The CNS-ATM System

STREETLIFE - Nigel Paul Villarete - The Freeman

The Philippines’ January 1 aviation fiasco was one for the books. It left a dark mark on our aviation history and the economic losses, estimated to the hundreds of millions, or maybe even billions, of pesos, is not anything to laugh at or to be proud of. The government must exert all extreme efforts for it not to be ever repeated again. It shouldn’t have happened in the first place.

At the heart of the after-tale discussion is a system called CNS-ATM (Communications, Navigation, Surveillance – Air Traffic Management) system. The words are self-explanatory, albeit technical in nature – “communications” for how aircraft communicate with each other and the ground stations, “navigation” for how they move and are steered from origin to their destination, “surveillance” for how they are properly tracked so that they reach their destination and don’t collide with each other in the air. Air traffic management is self-explanatory, of course.

The first explanation which officially came seems to point out a deficiency of the CNS-ATM. In fact, what immediately was asked was a ?13-billion budget for its upgrading. People would immediately suspect it was the system’s fault, that’s why upgrades are needed. Subsequent explanations slowly deviated from this and pointed to causes outside of the system. But the harm has been done, a lot of people I know are convinced the CNS-ATM system is faulty and caused the fiasco.
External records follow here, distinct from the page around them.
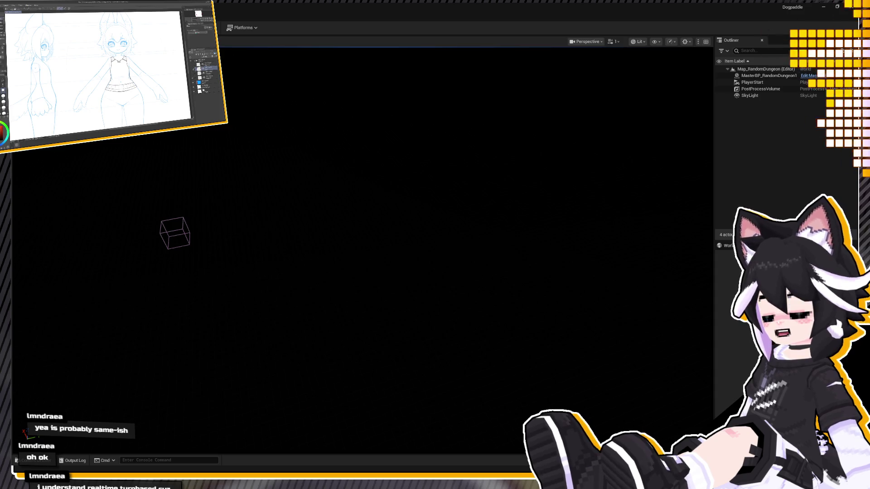
# Play-test the random dungeon with Alt+P and inspect a couple of generated rooms
pyautogui.press('alt+p')
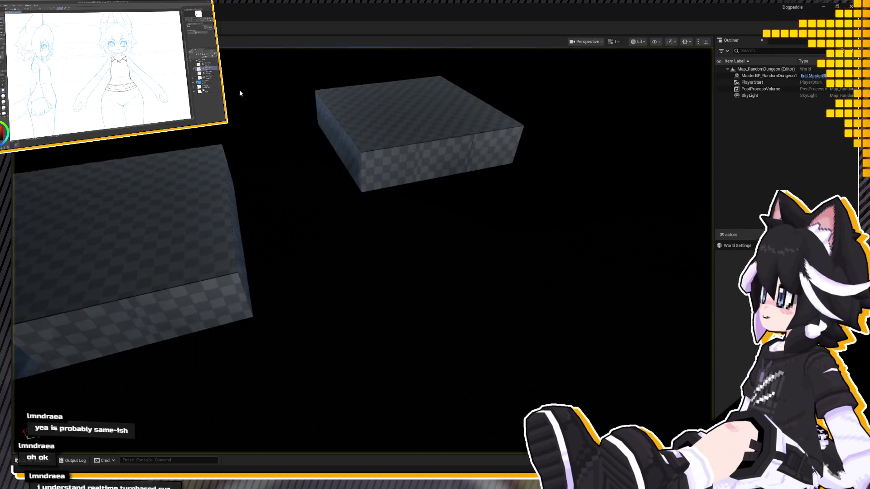
pyautogui.scroll(-10, 362, 249)
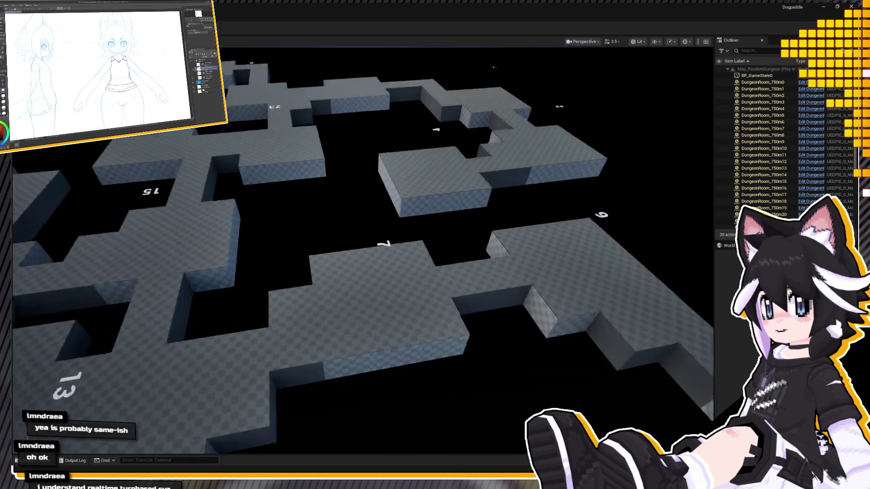
pyautogui.scroll(-3, 362, 249)
pyautogui.scroll(3, 363, 249)
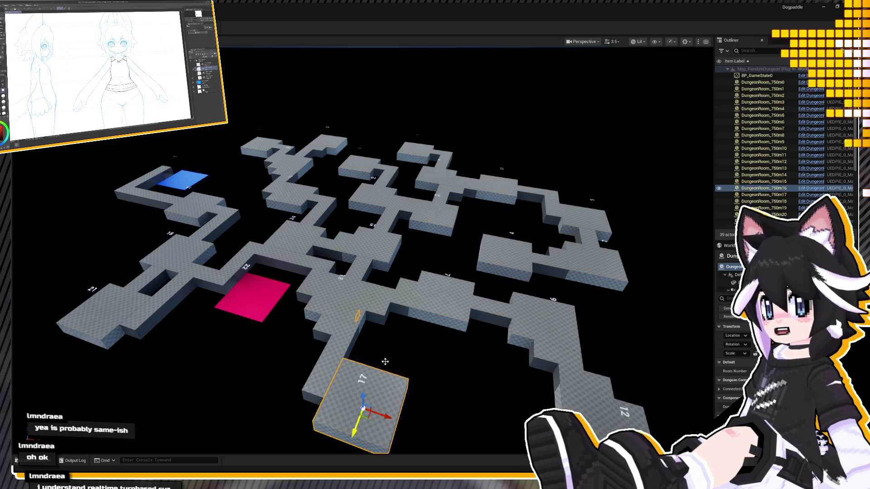
pyautogui.click(367, 257)
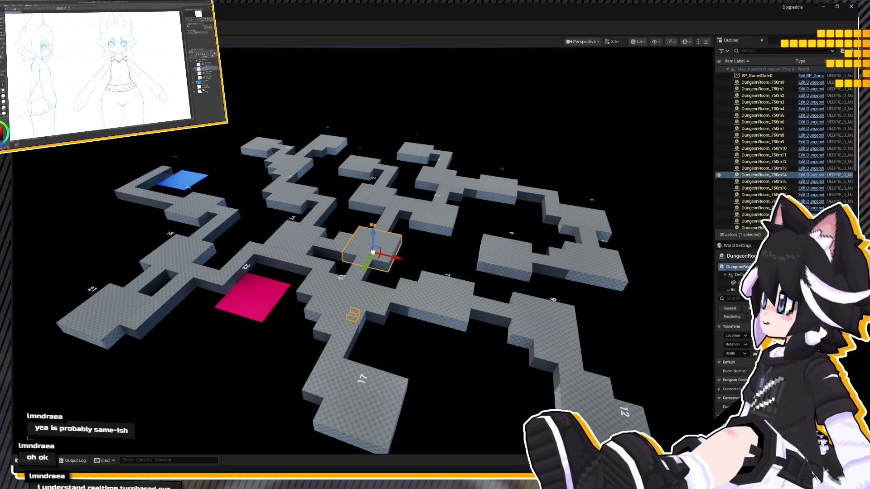
pyautogui.click(422, 219)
In fact, there was, and is, nothing wrong with CNS-ATM. Since the 1990’s, the entire aviation sector has been embracing it and looked at it as the future of air navigation, agreed by most countries and embraced by the International Civil Aviation Organization (ICAO) through ICAO Document 9750. Most countries have already installed, or are in the process of installing, such related systems all over the world. The Philippines is fortunate to have gotten the assistance of JICA and acquired the CNS-ATM from Thales, which also provided the same to other countries such as Australia, Brunei, Cambodia, French Polynesia, Hong Kong, China, Singapore, Indonesia, Thailand, among others. We’re in good company, and our own CNS-ATM system, albeit slightly delayed, is operating perfectly and robustly.

It only came out around two or so days later, on what most probably has happened. Until they release the official explanation, we will always wonder what the truth is. But one thing is sure; it was not the CNS-ATM’s fault. It was something with the electrical system powering it, possibly the Uninterruptible Power Supply (UPS) or its standby battery, or a circuit breaker connected to it. Just as most of our computers may work perfectly even when brownout happens, they will also be turned off if the UPS fails. Our CNS-ATM did not fail, it was working properly, excellently in fact. But nothing beats a faulty electrical supply. The question is why did it happen?

The CNS-ATM is fail-safe! It has multiple redundancies which always perfectly ensures it won’t fail and will continue to operate, save for global disruptions like earthquakes, volcanic eruptions, typhoons, or nuclear wars. CNS-ATMs all over the world don’t fail. Ours didn’t also, but our agencies’ ability to provide continuous power did. Why?